Saturday, April 01, 2006

Road dispatches

Hello dear readers,

So sorry to have been out of touch. I was in Vernon, BC, attending my partner's father's funeral. Spending time in a hotel in Jesus country gave me some insights into the fight for social justice. Or it could just be the after-effect of all of those Denny's meals .... (do you know they actually have deep fried steak on the menu? And something called the "meat lover's bowl" for breakfast?).

So here are three thoughts that drifted across my head during my time out west, and I'll be back to regular posts in a couple of days ...

1) The real fight for our rights is about changing minds, not policies.

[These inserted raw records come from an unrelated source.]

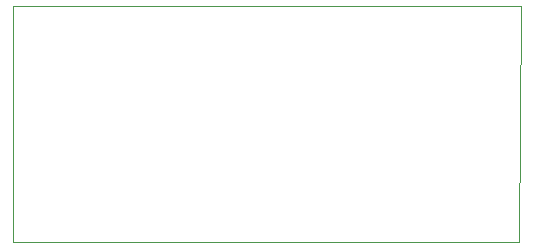
<source format=gbr>
G04 #@! TF.GenerationSoftware,KiCad,Pcbnew,(5.1.2)-2*
G04 #@! TF.CreationDate,2019-06-15T14:58:01+10:00*
G04 #@! TF.ProjectId,USBResetter,55534252-6573-4657-9474-65722e6b6963,rev?*
G04 #@! TF.SameCoordinates,Original*
G04 #@! TF.FileFunction,Profile,NP*
%FSLAX46Y46*%
G04 Gerber Fmt 4.6, Leading zero omitted, Abs format (unit mm)*
G04 Created by KiCad (PCBNEW (5.1.2)-2) date 2019-06-15 14:58:01*
%MOMM*%
%LPD*%
G04 APERTURE LIST*
%ADD10C,0.050000*%
G04 APERTURE END LIST*
D10*
X167800000Y-104000000D02*
X167600000Y-104000000D01*
X168000000Y-84000000D02*
X167800000Y-104000000D01*
X167600000Y-84000000D02*
X168000000Y-84000000D01*
X128000000Y-104000000D02*
X167600000Y-104000000D01*
X125000000Y-84000000D02*
X167600000Y-84000000D01*
X125000000Y-104000000D02*
X125000000Y-84000000D01*
X128000000Y-104000000D02*
X125000000Y-104000000D01*
M02*

</source>
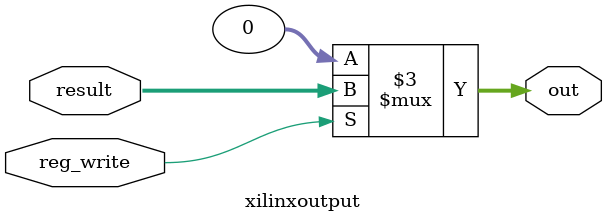
<source format=v>
`timescale 1ns / 1ps
module xilinxoutput(
input reg_write,
input [31:0]  result,

output reg [31:0] out
 );
always@(*)begin
if (reg_write)
	out<= result;
else
	out<= 0;


end
 
 
 


endmodule

</source>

Spending time in a town that features a "Pro-Life Thrift Store" and whose newspaper still refers to our community as "homosexuals," reminds you that those of us who live in big cities have it easy. At least we have places where we can gather, gay and lesbian community leaders to look up to, and the ability to walk down the street holding hands with our partners. It's easy to forget that the majority of people in Canada don't have the same luxury and sense of safety. But as I met my in-laws' friends and family, many embraced me with open arms. It seemed like a bizarre contradiction to spend time in a Catholic Church, surrounded by the Knights of Columbus, who I last saw in great numbers when they filled Parliament Hill to protest against equal marriage for same sex couples. But the people I met were imbued with a tremendous dedication to community service and charity. The challenge -- I think -- for our movement, is to spend time with people one-on-one, and explain to them that fighting for equality is the only Christian thing to do. But geez, I'm glad to be home ...

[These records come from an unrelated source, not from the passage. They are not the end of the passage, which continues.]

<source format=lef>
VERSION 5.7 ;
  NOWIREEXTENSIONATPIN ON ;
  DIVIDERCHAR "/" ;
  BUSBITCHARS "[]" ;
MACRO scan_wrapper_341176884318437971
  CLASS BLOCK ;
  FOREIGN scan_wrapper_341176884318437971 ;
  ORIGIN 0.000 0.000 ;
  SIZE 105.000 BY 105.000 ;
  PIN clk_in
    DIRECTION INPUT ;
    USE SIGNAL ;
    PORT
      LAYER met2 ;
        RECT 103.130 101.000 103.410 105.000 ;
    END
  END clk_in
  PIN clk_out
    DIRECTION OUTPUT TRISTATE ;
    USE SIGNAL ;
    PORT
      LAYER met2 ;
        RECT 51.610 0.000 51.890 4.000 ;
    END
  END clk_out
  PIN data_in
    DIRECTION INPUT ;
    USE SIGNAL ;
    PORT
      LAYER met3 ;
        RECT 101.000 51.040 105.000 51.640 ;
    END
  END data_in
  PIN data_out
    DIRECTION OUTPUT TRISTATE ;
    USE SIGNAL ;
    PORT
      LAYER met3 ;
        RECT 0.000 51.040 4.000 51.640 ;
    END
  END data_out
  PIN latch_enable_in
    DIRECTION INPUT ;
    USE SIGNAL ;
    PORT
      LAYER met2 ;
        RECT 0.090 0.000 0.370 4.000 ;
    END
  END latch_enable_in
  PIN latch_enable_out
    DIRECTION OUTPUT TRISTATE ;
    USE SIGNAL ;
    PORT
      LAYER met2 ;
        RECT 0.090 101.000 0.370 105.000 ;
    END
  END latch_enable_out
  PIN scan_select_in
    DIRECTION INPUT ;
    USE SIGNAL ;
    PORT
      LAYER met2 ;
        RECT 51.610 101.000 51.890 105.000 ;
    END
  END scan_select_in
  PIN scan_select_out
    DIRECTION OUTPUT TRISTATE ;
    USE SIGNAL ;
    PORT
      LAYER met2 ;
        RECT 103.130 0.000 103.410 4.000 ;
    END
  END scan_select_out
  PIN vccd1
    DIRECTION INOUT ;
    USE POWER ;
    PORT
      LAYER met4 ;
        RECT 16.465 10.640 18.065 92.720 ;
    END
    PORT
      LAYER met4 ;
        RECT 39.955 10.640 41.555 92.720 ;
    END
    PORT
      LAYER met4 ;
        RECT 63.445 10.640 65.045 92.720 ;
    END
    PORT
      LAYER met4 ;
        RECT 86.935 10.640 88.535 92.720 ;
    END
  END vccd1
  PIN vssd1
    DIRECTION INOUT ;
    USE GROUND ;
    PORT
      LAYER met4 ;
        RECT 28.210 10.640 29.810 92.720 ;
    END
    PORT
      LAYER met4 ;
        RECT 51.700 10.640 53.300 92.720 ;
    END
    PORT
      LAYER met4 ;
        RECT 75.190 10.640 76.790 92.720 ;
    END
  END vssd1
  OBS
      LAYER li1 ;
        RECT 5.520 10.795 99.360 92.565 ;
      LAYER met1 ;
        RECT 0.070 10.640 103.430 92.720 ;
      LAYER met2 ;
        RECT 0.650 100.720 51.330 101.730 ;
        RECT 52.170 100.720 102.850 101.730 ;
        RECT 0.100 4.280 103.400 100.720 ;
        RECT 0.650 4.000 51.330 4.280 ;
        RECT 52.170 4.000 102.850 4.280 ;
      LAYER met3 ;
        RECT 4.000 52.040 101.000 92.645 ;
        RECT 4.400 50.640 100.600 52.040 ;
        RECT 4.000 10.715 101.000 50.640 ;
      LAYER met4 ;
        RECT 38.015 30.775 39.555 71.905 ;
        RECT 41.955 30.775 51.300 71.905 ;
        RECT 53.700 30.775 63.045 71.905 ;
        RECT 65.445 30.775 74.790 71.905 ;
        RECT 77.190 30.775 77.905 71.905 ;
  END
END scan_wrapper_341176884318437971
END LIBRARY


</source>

2) Homophobia is often about what isn't said. I think most people understand that outright hatred and discrimination are unacceptable. But sometimes it's the glances and the silences that pierce our hearts. The whole time I was in BC, I got the subtle sense in certain people's minds, I wasn't welcome. When other people's spouses arrived, there was no question that they deserved to be there. I just got the sense that if I had been my partner's husband, I would have commanded more respect. I guess you could chalk it up to patriarchy and homophobia -- or the stress of a painful family situation. But it's in these instances that the "rubber hits the road" in terms of people's attitudes.

3) The pulpit is the most powerful stage of all. It saddens me that the pulpits of churches all over North America are being used simultaneously to urge people to be better citizens, while also encouraging them to discriminate against our communities. There are many progressive, inclusive religious communities in Canada -- including the United Church, the Unitarian Universalists, some Anglican churches, and many liberal synagogues. But it's the institutions like the Catholic Church and the huge big-box evangelical churches that have the resources to mount widespread political campaigns. We can't ignore their power, and must support the people who are fighting losing battles to make changes from the inside.

As much as many of us would like to live in a secular, queer-friendly bubble, we can't ignore the reality in most communities across Canada and the U.S.